Wednesday, March 25, 2020

The trouble with magic and time travel

I watched Harry Potter and the Sorcerer's Stone over the weekend not because I was encamped at home with nothing better to do but because my son had the Rifftrax of it and we figured it would be fun. Quite bluntly, I cannot imagine myself watching it without the riffs. Nothing personal, Potter fans.

Anyway, it reminded me of why I can't take stories about magic (or time travel) seriously if they're supposed to be serious movies. They're both impossible (time travel and magic) and invite all sorts of inconsistency.

During one scene in the aforementioned movie a kid clearly breaks his arm. The instructing wizard stops the lesson to take the unfortunate boy to the infirmary.
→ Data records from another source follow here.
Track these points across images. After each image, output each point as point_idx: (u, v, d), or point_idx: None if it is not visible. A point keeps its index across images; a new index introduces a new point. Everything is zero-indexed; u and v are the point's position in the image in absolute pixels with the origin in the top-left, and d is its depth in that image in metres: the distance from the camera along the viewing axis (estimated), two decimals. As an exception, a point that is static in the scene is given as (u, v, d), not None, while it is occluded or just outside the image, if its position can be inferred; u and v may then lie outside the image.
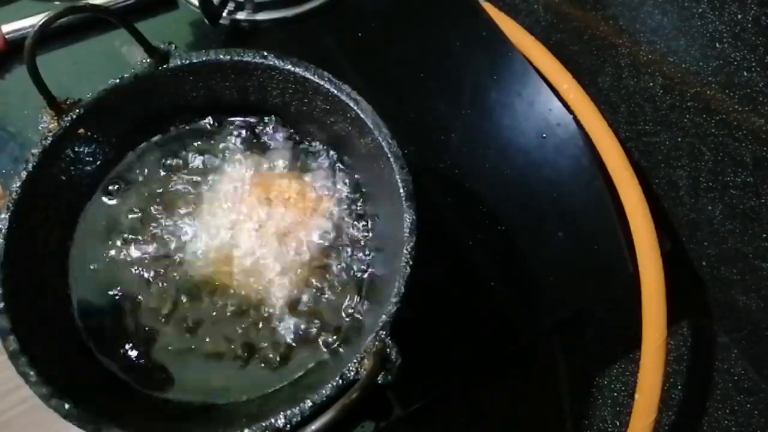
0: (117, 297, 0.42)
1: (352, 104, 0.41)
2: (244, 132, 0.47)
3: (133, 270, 0.42)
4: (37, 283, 0.39)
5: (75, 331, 0.40)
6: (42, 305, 0.39)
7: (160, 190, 0.45)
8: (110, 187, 0.45)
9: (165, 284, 0.42)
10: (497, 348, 0.47)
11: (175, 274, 0.42)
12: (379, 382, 0.33)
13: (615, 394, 0.59)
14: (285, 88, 0.44)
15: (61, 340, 0.39)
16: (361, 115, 0.41)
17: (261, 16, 0.58)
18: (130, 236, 0.43)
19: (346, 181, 0.45)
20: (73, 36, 0.55)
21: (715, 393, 0.58)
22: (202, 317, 0.42)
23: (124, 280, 0.42)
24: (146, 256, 0.43)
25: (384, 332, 0.35)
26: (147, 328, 0.41)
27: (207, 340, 0.41)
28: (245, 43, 0.58)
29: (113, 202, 0.44)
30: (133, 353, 0.40)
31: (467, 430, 0.53)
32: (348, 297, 0.42)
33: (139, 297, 0.42)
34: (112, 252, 0.43)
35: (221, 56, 0.43)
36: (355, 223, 0.44)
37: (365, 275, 0.43)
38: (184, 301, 0.42)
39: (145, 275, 0.42)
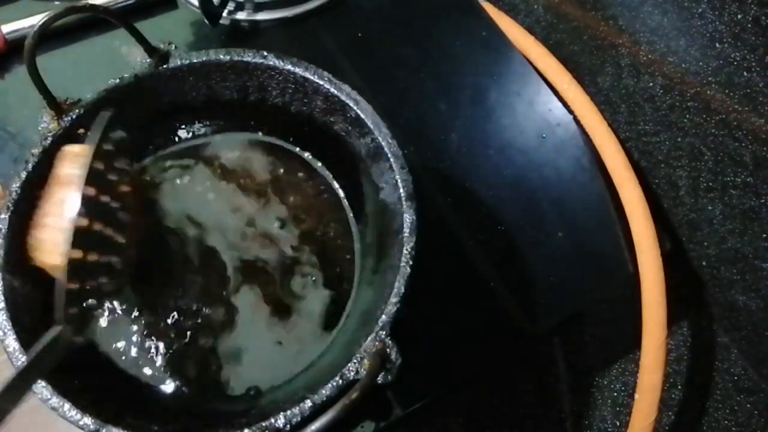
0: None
1: (352, 104, 0.41)
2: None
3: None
4: (37, 282, 0.39)
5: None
6: (42, 305, 0.39)
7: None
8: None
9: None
10: (497, 348, 0.47)
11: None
12: (379, 382, 0.33)
13: (615, 394, 0.59)
14: (285, 88, 0.44)
15: (61, 340, 0.39)
16: (361, 115, 0.41)
17: (261, 16, 0.58)
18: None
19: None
20: (73, 36, 0.55)
21: (715, 393, 0.58)
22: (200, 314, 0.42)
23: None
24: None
25: (384, 332, 0.35)
26: (147, 327, 0.41)
27: (207, 338, 0.41)
28: (245, 43, 0.58)
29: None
30: (134, 353, 0.40)
31: (467, 430, 0.53)
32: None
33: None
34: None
35: (221, 56, 0.43)
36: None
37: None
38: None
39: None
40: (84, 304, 0.36)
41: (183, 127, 0.47)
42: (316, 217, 0.46)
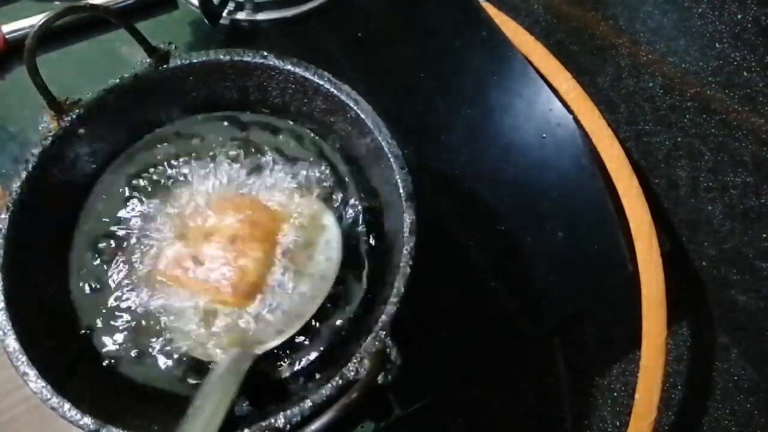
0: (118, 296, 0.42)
1: (352, 104, 0.41)
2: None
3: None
4: (37, 282, 0.39)
5: (75, 330, 0.40)
6: (42, 305, 0.39)
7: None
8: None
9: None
10: (497, 348, 0.47)
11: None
12: (379, 382, 0.33)
13: (615, 394, 0.59)
14: (285, 88, 0.44)
15: (62, 340, 0.39)
16: (361, 115, 0.41)
17: (261, 16, 0.58)
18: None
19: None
20: (73, 36, 0.55)
21: (715, 393, 0.58)
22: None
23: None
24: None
25: (384, 332, 0.35)
26: (148, 327, 0.41)
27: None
28: (245, 43, 0.58)
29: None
30: (135, 352, 0.40)
31: (467, 430, 0.53)
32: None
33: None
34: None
35: (221, 56, 0.43)
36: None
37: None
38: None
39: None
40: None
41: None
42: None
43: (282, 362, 0.40)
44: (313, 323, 0.41)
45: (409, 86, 0.56)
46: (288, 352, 0.40)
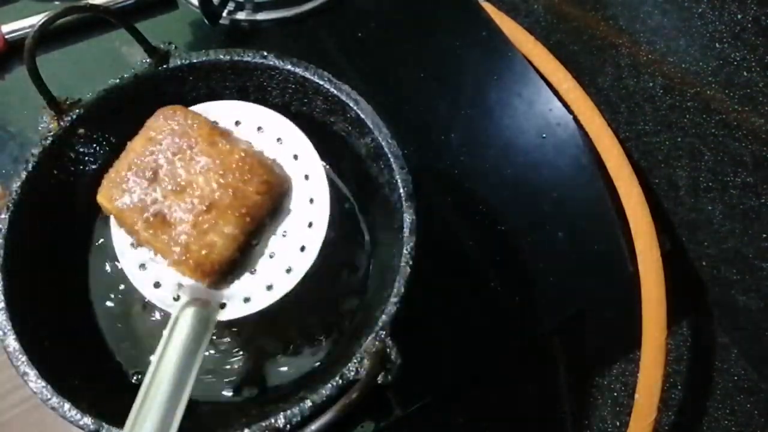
0: (118, 296, 0.42)
1: (352, 104, 0.41)
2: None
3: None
4: (37, 282, 0.39)
5: (75, 330, 0.40)
6: (42, 305, 0.39)
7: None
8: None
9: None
10: (497, 348, 0.47)
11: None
12: (379, 382, 0.33)
13: (615, 394, 0.59)
14: (285, 88, 0.44)
15: (62, 340, 0.39)
16: (361, 115, 0.41)
17: (261, 16, 0.58)
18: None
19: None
20: (73, 36, 0.56)
21: (715, 393, 0.58)
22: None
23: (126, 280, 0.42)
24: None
25: (384, 332, 0.35)
26: (150, 327, 0.41)
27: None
28: (245, 43, 0.58)
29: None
30: (135, 352, 0.40)
31: (467, 430, 0.53)
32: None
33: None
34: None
35: (221, 56, 0.43)
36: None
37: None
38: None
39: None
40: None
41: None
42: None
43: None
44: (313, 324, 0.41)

That's all well and good, and of course necessary and proper in the real world. But in that world of magic all I could think was, why are you making this kid endure all that misery? Why don't you just wave your wand and heal his injury?

Ditto time travel. If taken at face value, either everything will always be in flux as folks gallivant about changing everything, or you should just be able to go fix the problem and be done with it. It's okay with comedy such as Back to the Future as you're not expected to take it seriously. But as a plot device in a drama it's really rather stupid.

Yes, yes, yes, suspend disbelief and enjoy the films on their own merit I will be told. I will even concede such movies might make passable entertainment. Still, the inconsistencies inherent in them will always bug me.

Rant (if this qualifies as one) over.